** Opening Supplied records block **

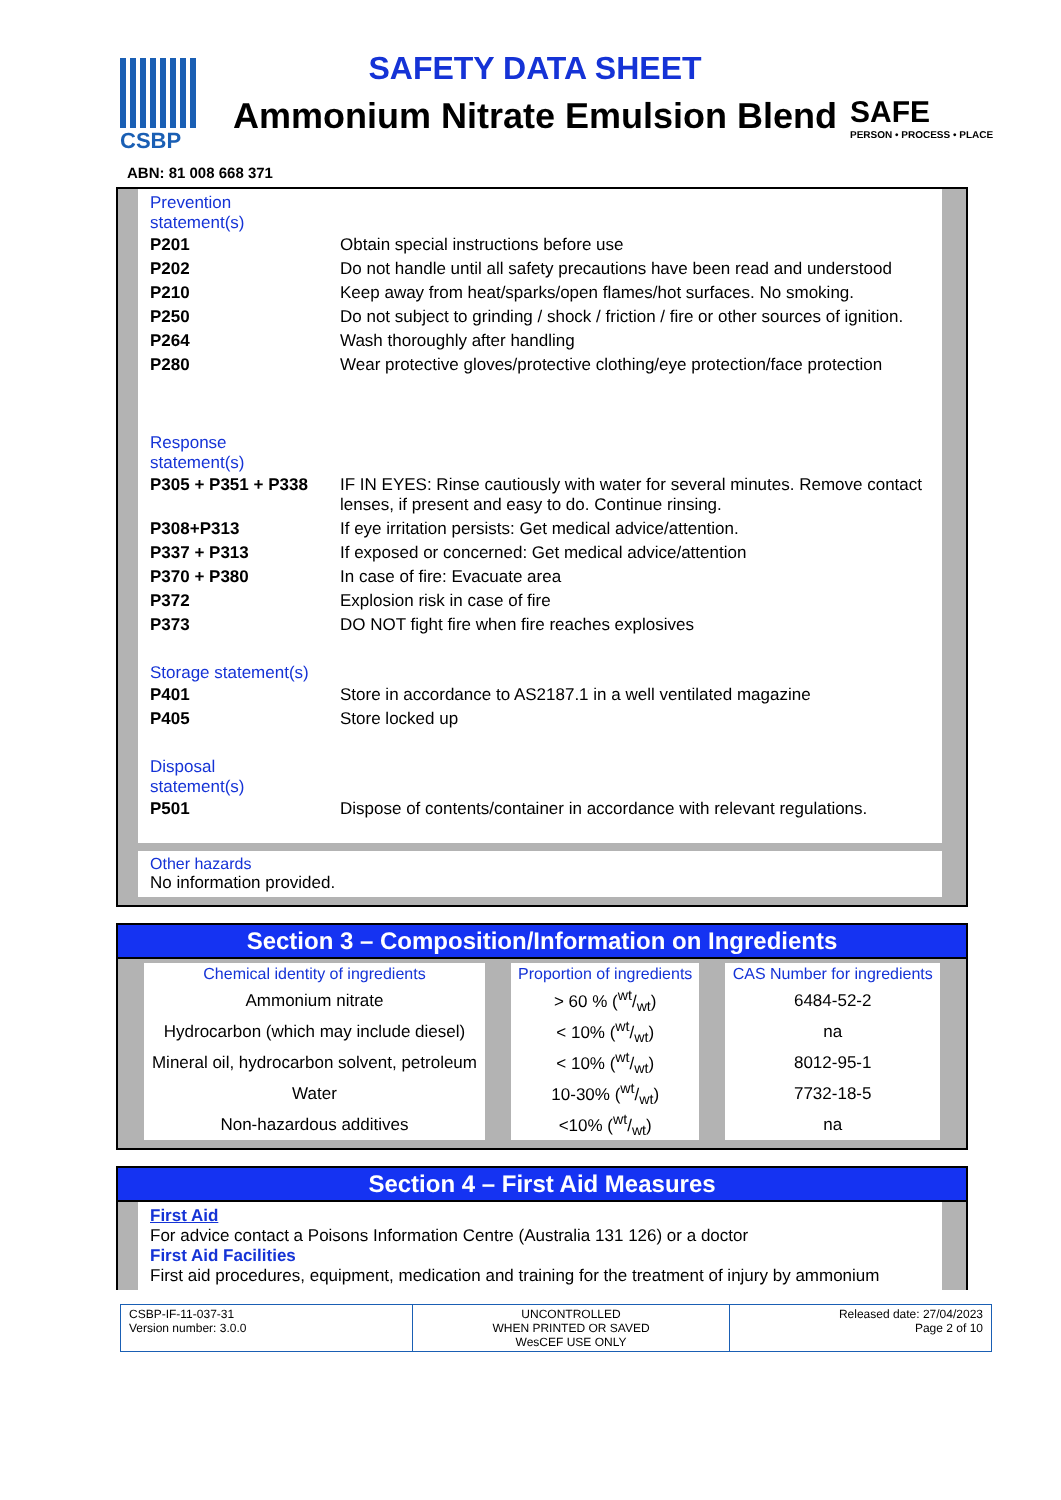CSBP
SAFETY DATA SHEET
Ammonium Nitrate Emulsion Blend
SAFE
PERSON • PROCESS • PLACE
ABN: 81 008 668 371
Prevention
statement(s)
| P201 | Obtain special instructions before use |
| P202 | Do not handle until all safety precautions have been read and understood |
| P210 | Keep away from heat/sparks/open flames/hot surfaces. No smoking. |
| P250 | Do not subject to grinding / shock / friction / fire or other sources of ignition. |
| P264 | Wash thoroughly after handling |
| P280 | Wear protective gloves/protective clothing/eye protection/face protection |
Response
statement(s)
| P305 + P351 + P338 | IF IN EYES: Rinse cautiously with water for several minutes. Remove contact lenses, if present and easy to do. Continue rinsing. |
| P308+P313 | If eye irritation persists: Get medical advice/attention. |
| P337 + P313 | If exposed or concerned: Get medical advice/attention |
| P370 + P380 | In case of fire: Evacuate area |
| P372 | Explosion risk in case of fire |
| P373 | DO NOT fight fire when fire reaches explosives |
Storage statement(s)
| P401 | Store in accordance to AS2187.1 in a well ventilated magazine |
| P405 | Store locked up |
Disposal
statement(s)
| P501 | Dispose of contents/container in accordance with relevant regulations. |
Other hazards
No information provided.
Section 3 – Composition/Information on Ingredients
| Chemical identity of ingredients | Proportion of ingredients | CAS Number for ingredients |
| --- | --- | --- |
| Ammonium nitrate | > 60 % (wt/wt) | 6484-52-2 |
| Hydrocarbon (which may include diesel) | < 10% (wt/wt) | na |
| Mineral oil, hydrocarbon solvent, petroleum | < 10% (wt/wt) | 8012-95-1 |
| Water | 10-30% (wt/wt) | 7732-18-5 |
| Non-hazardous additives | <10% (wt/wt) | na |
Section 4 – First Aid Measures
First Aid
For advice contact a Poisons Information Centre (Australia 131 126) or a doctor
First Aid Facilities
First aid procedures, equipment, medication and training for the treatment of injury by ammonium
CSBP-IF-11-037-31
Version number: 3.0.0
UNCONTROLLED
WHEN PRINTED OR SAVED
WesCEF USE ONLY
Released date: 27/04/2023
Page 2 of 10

** Closing Supplied records block **

Copy each line above that contains the word "Store".

Exercise output:
| P401 | Store in accordance to AS2187.1 in a well ventilated magazine |
| P405 | Store locked up |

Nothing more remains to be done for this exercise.